**Aim of the task**
Transcribe the data exactly, pictures excluded.

[Dataset excerpts Boundary: Start]

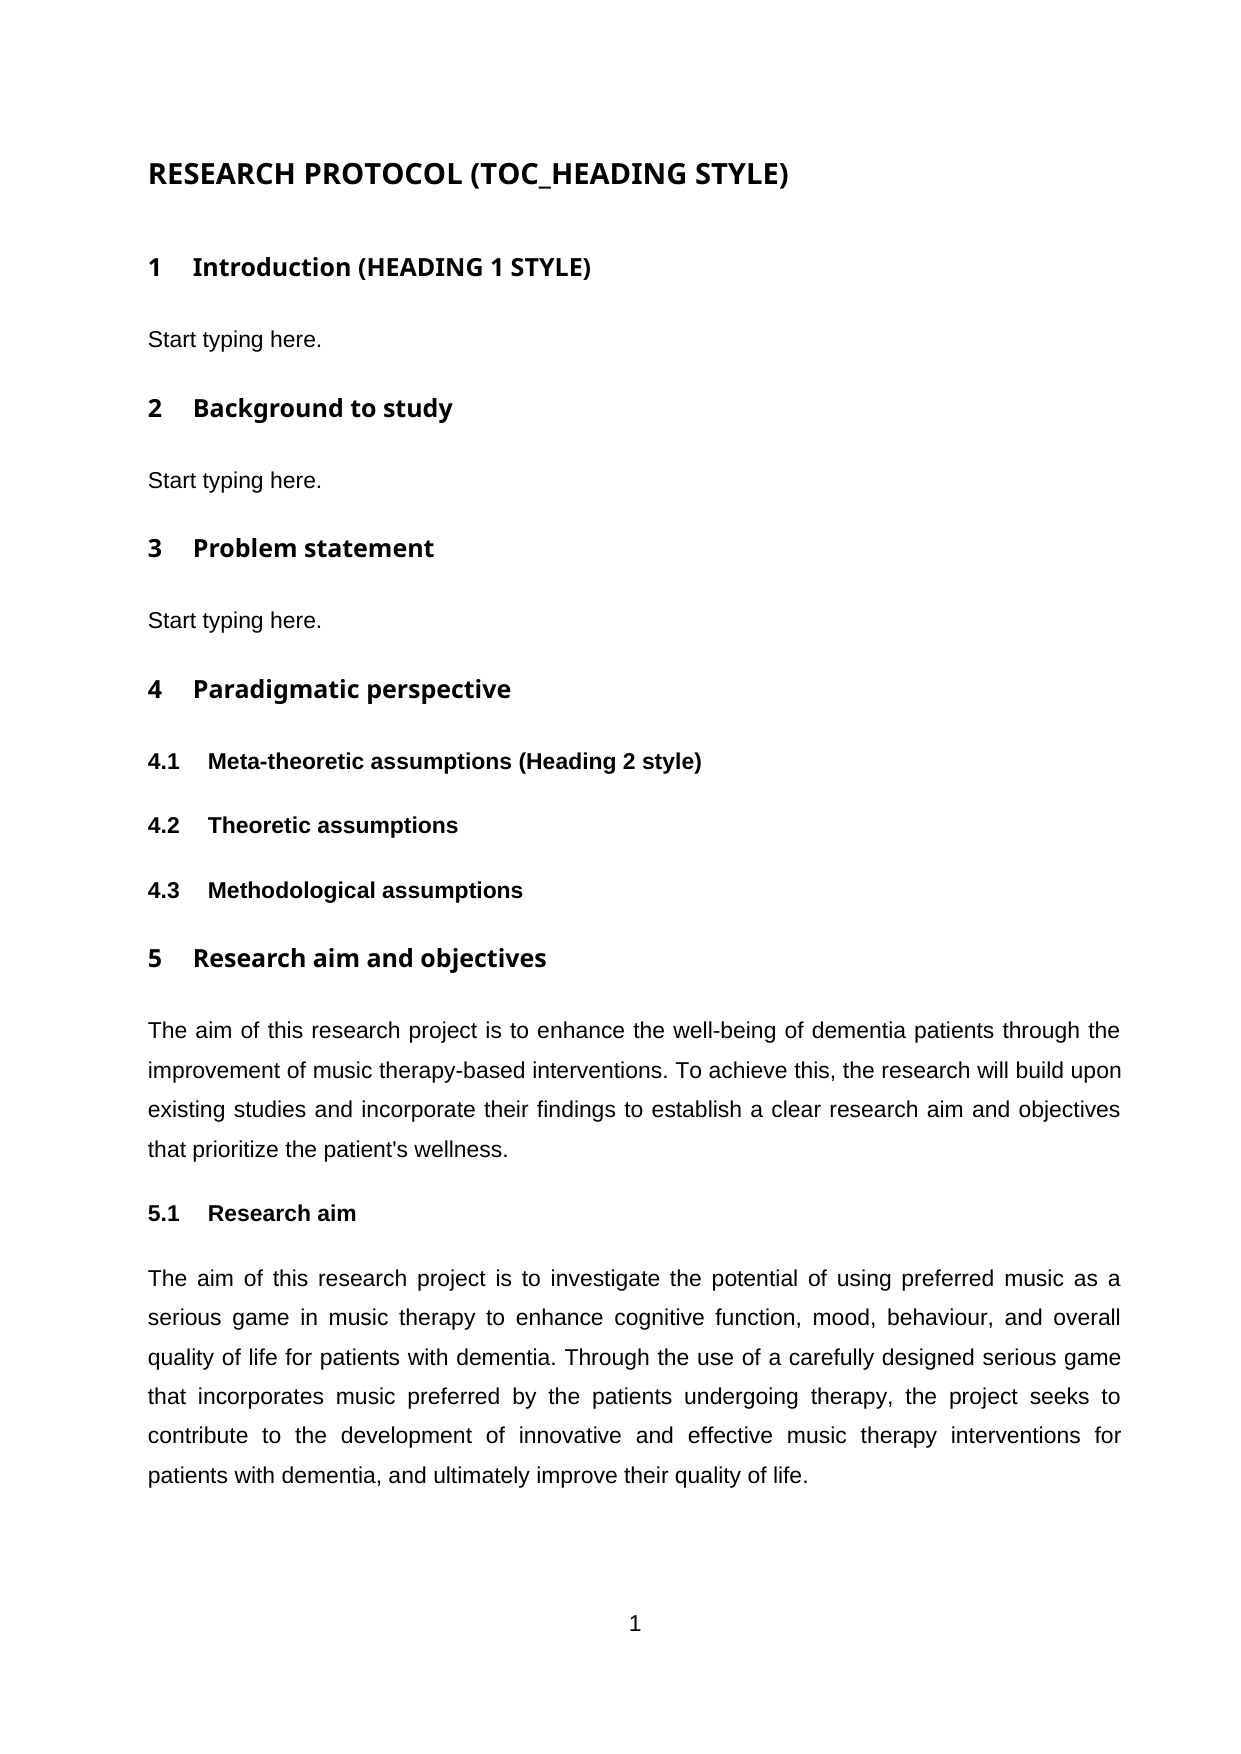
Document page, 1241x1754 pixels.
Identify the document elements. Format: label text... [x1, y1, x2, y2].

text The aim of this research project is to enhance the well-being of dementia patients through the improvement of music therapy-based interventions. To achieve this, the research will build upon existing studies and incorporate their findings to establish a clear research aim and objectives that prioritize the patient's wellness. [148, 1017, 1122, 1162]
subtitle Research aim and objectives [148, 941, 1122, 975]
text Start typing here. [148, 467, 1122, 493]
subtitle Introduction (HEADING 1 STYLE) [148, 250, 1122, 284]
subtitle RESEARCH PROTOCOL (TOC_HEADING sTYLE) [148, 153, 1122, 193]
subtitle Background to study [148, 391, 1122, 425]
subtitle Problem statement [148, 531, 1122, 565]
text Start typing here. [148, 326, 1122, 352]
subtitle Methodological assumptions [148, 877, 1122, 903]
text The aim of this research project is to investigate the potential of using preferred music as a serious game in music therapy to enhance cognitive function, mood, behaviour, and overall quality of life for patients with dementia. Through the use of a carefully designed serious game that incorporates music preferred by the patients undergoing therapy, the project seeks to contribute to the development of innovative and effective music therapy interventions for patients with dementia, and ultimately improve their quality of life. [148, 1264, 1122, 1488]
text Start typing here. [148, 607, 1122, 633]
subtitle Paradigmatic perspective [148, 672, 1122, 706]
subtitle Meta-theoretic assumptions (Heading 2 style) [148, 748, 1122, 774]
subtitle Theoretic assumptions [148, 812, 1122, 838]
subtitle Research aim [148, 1200, 1122, 1226]
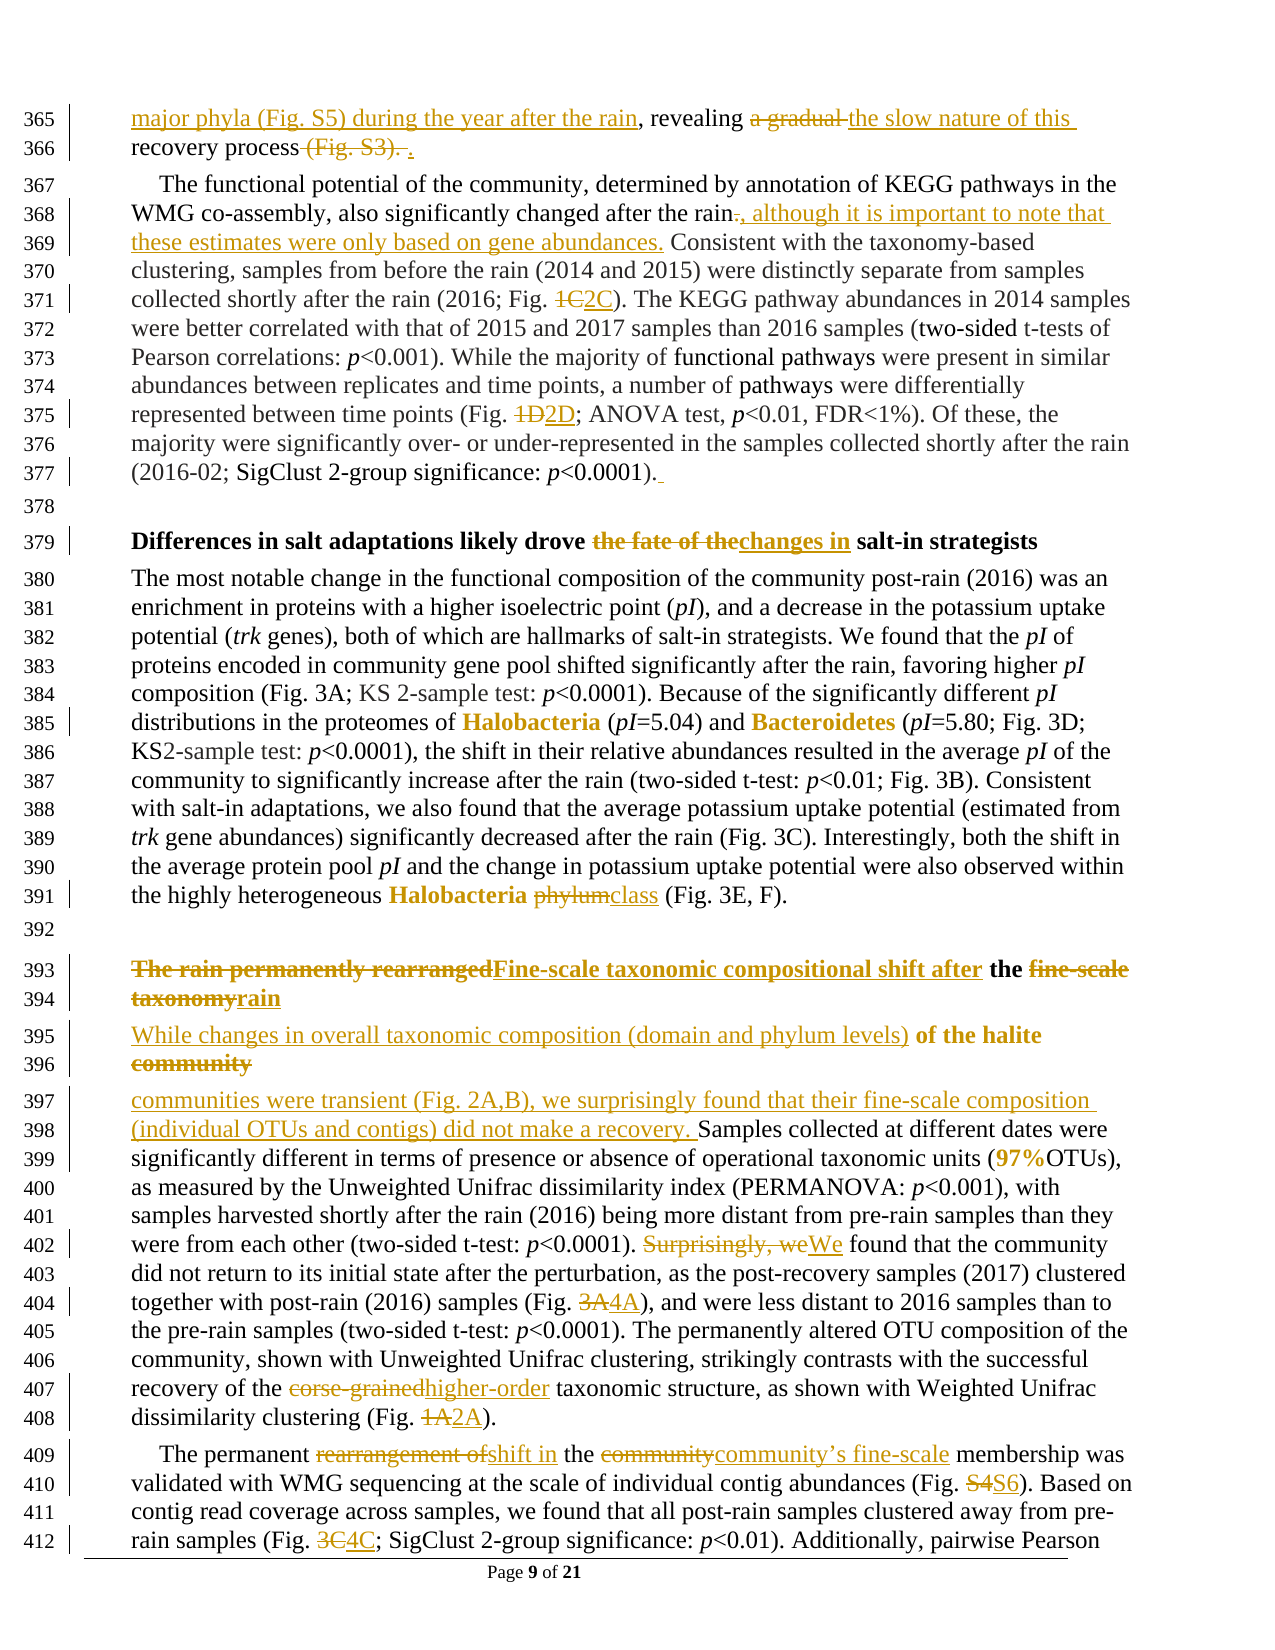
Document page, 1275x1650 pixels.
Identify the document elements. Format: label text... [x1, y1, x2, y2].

[Dataset excerpts Boundary: End]

**Response for this exercise**
Document page, 1241x1754 pixels.
Identify the document elements. Format: label text... [x1, y1, x2, y2].

text The aim of this research project is to enhance the well-being of dementia patients through the improvement of music therapy-based interventions. To achieve this, the research will build upon existing studies and incorporate their findings to establish a clear research aim and objectives that prioritize the patient's wellness. [148, 1017, 1122, 1162]
subtitle Research aim and objectives [148, 941, 1122, 975]
text Start typing here. [148, 467, 1122, 493]
subtitle Introduction (HEADING 1 STYLE) [148, 250, 1122, 284]
subtitle RESEARCH PROTOCOL (TOC_HEADING sTYLE) [148, 153, 1122, 193]
subtitle Background to study [148, 391, 1122, 425]
subtitle Problem statement [148, 531, 1122, 565]
text Start typing here. [148, 326, 1122, 352]
subtitle Methodological assumptions [148, 877, 1122, 903]
text The aim of this research project is to investigate the potential of using preferred music as a serious game in music therapy to enhance cognitive function, mood, behaviour, and overall quality of life for patients with dementia. Through the use of a carefully designed serious game that incorporates music preferred by the patients undergoing therapy, the project seeks to contribute to the development of innovative and effective music therapy interventions for patients with dementia, and ultimately improve their quality of life. [148, 1264, 1122, 1488]
text Start typing here. [148, 607, 1122, 633]
subtitle Paradigmatic perspective [148, 672, 1122, 706]
subtitle Meta-theoretic assumptions (Heading 2 style) [148, 748, 1122, 774]
subtitle Theoretic assumptions [148, 812, 1122, 838]
subtitle Research aim [148, 1200, 1122, 1226]
Document page, 1275x1650 pixels.
Identify the document elements. Format: label text... [x1, y1, x2, y2].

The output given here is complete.